Now this might sound like a bit of a no-brainer. Take ‘X’ and turn it into a roguelike. It’s a popular formula these days. And Scrabble obviously seems like a good fit. That said, Beyond Words wasn’t the first game to do it. Word Play and Wordatro both did it last year, and WordUp did it first in 2024 (and is excellent by the way).
The idea is straightforward enough. You’re given a board and a set of letters on tiles. You place the tiles to make words, and each letter has a point value. These values combine to score the word, and, hopefully, you’ll hit that round’s score target within five words.
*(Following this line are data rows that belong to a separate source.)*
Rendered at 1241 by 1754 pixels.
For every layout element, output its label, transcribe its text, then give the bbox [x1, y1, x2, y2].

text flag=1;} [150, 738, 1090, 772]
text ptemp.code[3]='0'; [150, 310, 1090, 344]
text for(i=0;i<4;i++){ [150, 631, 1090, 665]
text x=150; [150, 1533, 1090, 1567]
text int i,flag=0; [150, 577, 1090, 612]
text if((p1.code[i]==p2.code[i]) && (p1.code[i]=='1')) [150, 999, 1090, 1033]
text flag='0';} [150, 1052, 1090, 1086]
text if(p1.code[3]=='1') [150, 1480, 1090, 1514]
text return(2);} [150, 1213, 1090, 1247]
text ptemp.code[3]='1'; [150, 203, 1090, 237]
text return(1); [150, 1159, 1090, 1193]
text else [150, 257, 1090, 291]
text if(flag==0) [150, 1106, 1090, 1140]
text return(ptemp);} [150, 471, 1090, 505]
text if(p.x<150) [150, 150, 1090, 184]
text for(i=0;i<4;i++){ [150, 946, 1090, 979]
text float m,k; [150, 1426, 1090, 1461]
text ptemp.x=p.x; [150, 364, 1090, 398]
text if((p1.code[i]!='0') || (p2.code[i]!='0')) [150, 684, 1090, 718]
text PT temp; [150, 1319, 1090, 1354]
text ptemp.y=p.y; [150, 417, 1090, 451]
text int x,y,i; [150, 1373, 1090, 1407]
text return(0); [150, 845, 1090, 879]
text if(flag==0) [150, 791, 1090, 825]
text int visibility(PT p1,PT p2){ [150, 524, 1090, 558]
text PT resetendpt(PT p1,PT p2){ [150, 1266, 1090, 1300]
However, along the way, you’ll earn coins, and these can be spent on upgrades for that run (essentially the same as the jokers in Balatro). Generally, these will allow you to gain additional points, increase multipliers (essential for keeping up with the exponentially increasing score targets) or offer other useful perks. And as with Balatro, you can order these upgrades, known as Power Cards, to get the most use out of them (simply put, you want your point increases at the left, point multipliers next and then overall score multipliers last).
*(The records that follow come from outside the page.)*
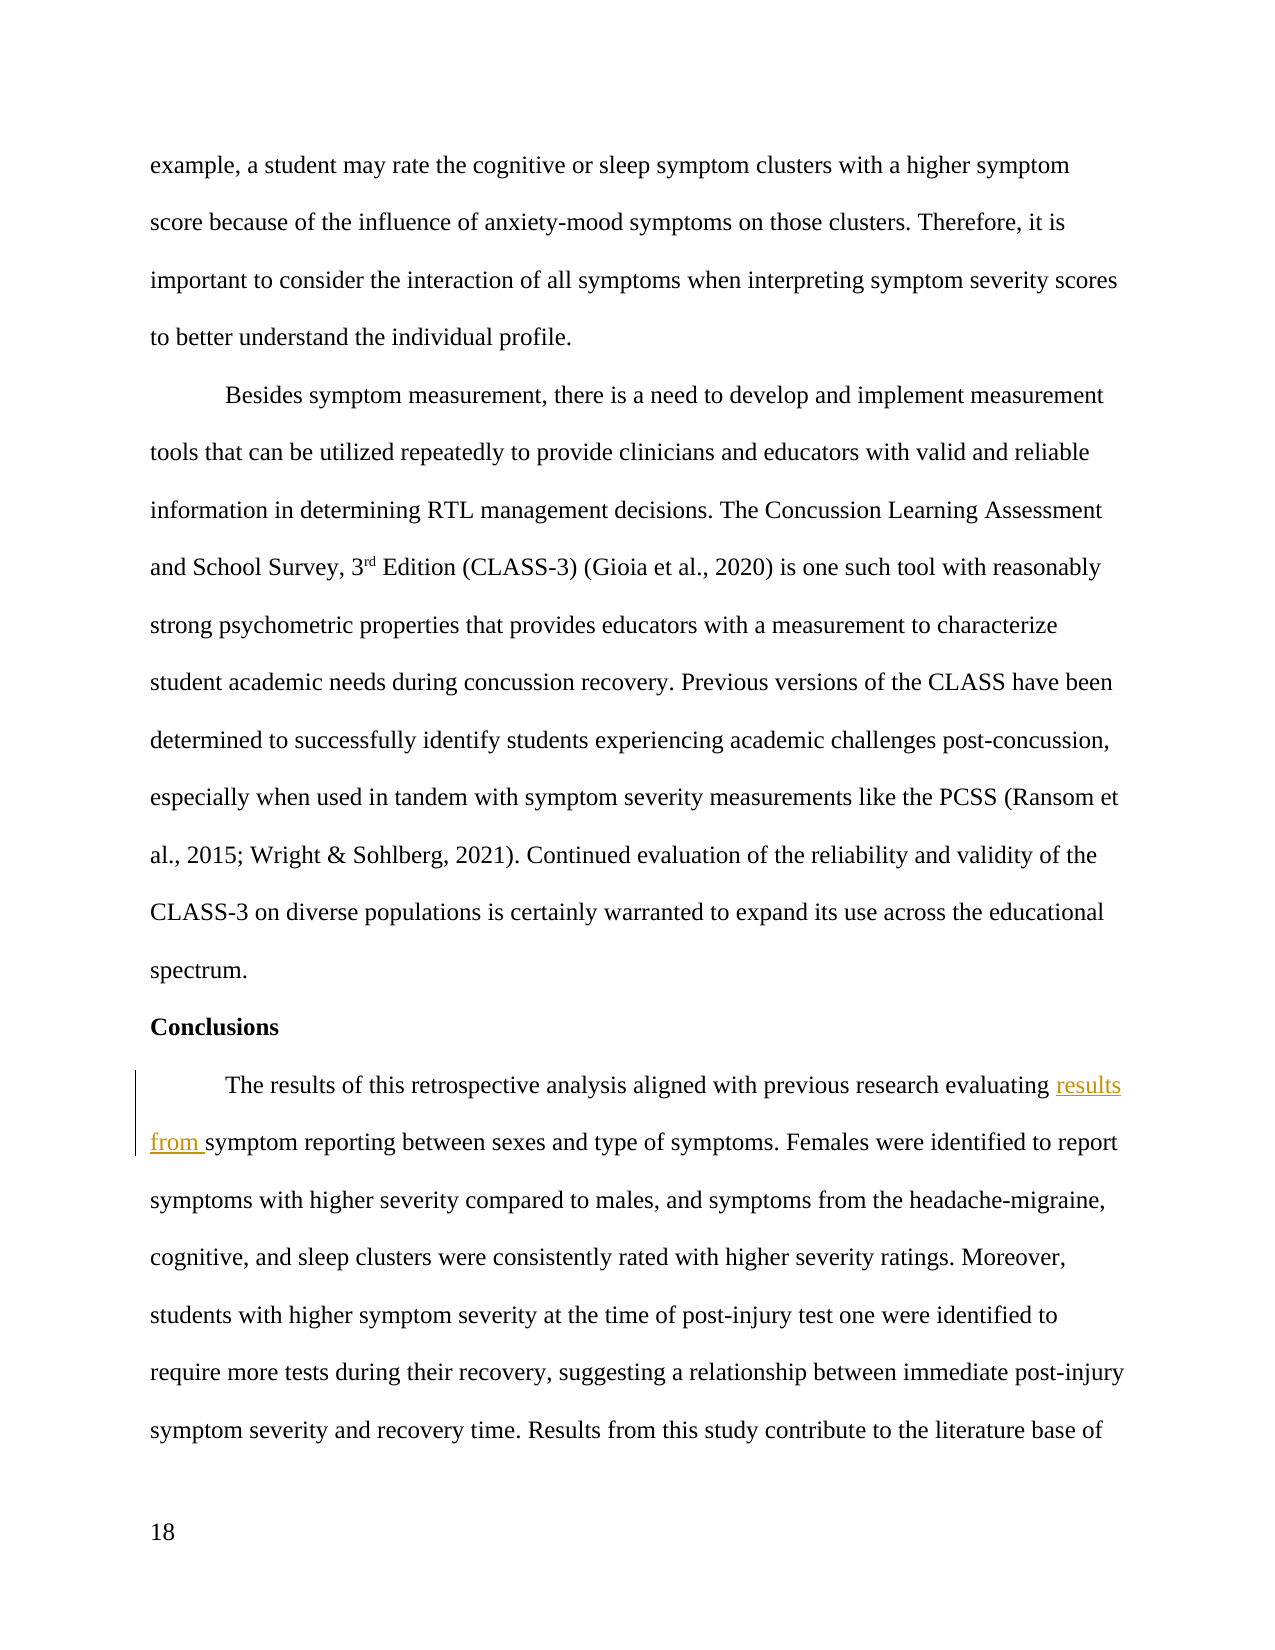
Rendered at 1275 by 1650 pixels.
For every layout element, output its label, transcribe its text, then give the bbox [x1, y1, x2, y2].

text Besides symptom measurement, there is a need to develop and implement measurement tools that can be utilized repeatedly to provide clinicians and educators with valid and reliable information in determining RTL management decisions. The Concussion Learning Assessment and School Survey, 3rd Edition (CLASS-3) (Gioia et al., 2020) is one such tool with reasonably strong psychometric properties that provides educators with a measurement to characterize student academic needs during concussion recovery. Previous versions of the CLASS have been determined to successfully identify students experiencing academic challenges post-concussion, especially when used in tandem with symptom severity measurements like the PCSS (Ransom et al., 2015; Wright & Sohlberg, 2021). Continued evaluation of the reliability and validity of the CLASS-3 on diverse populations is certainly warranted to expand its use across the educational spectrum. [150, 380, 1125, 984]
subtitle Conclusions [150, 1012, 1125, 1041]
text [150, 1070, 1125, 1444]
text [150, 150, 1125, 351]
You also get Boosters, which offer quick one-time perks such a levelling up the score of words of a certain length or allowing you to add multipliers and other effects to specific tiles.
Success very much depends on your ability to pick out words (thankfully, I’m still all-in on Wordle and so this is the easy bit for me) and how lucky you get with these Power Cards. Grab something that adds +100 points to your score and get multipliers that have the scope to grow during your run, and you’ll be on your way to beating the nine rounds each board offers. Get a bad selection of upgrades and you may as well restart because not even a Countdown champion will be able to complete a run with bad luck.
Every third board is a ‘boss round’, and all that means is that something bad is going to be applied to your ability to score. Limits on word sizes, directions and upgrades. That kind of thing. Again, these are kind of random. Get bad bosses, and you can expect to eat shit on that run. That said, we had a boss effect that meant only words of eight letters or more would be scored, which is kind of tough given that your rack only holds seven tiles, but somehow we beat that one, and it was actually exhilarating, so the game can definitely foster some real dopamine candy for your brain.
Other bosses have stopped us in our tracks, though and sometimes, as with Balatro, that can seem a little bit unfair. So yes, the RNG gods will need to be appeased with this game.
The game has forty stages each with their own boards, some of which are relatively plain while others can either be shaped in weird ways, add obstacles that need to be destroyed in order to access other areas or have hazards in them such as squares that reset your multiplier to zero or have viruses that increase the value of your tiles but can also destroy them. So there is a lot of game on offer here and, for the most part, it’s pretty enjoyable but we did start to get a bit fatigued by it as it’s a lot of the same thing and the complexity of the levels only increases, making later stages flow a little less well as you’re forced to take snaking paths with 2-or-3 letter words or work around other obstacles.
Visually, the game does a good job of presenting everything clearly. There isn’t a ton of personality on show here, but it doesn’t get in your way either. Meanwhile, the music is inoffensive enough, but this also would work very well on silent with a podcast or something going on. The instructions are well-presented too and the controls are decently functional, so the game does let you get on with it rather than fighting you like so many PC ports can do these days.
Overall, Beyond Words works well. It can be a bit too much of a good thing, but it’s surely a good thing nonetheless. Puzzle fans, or people just looking to work their brains a little, should be satisfied with it, and while it’s not quite up there with Balatro in terms of fun or addictiveness, it’s not miles off either. The overall structure could maybe do with tightening up, but if you play this slowly over weeks and months (rather than cramming it for a review), it should make for a game that is good for dipping in and out of.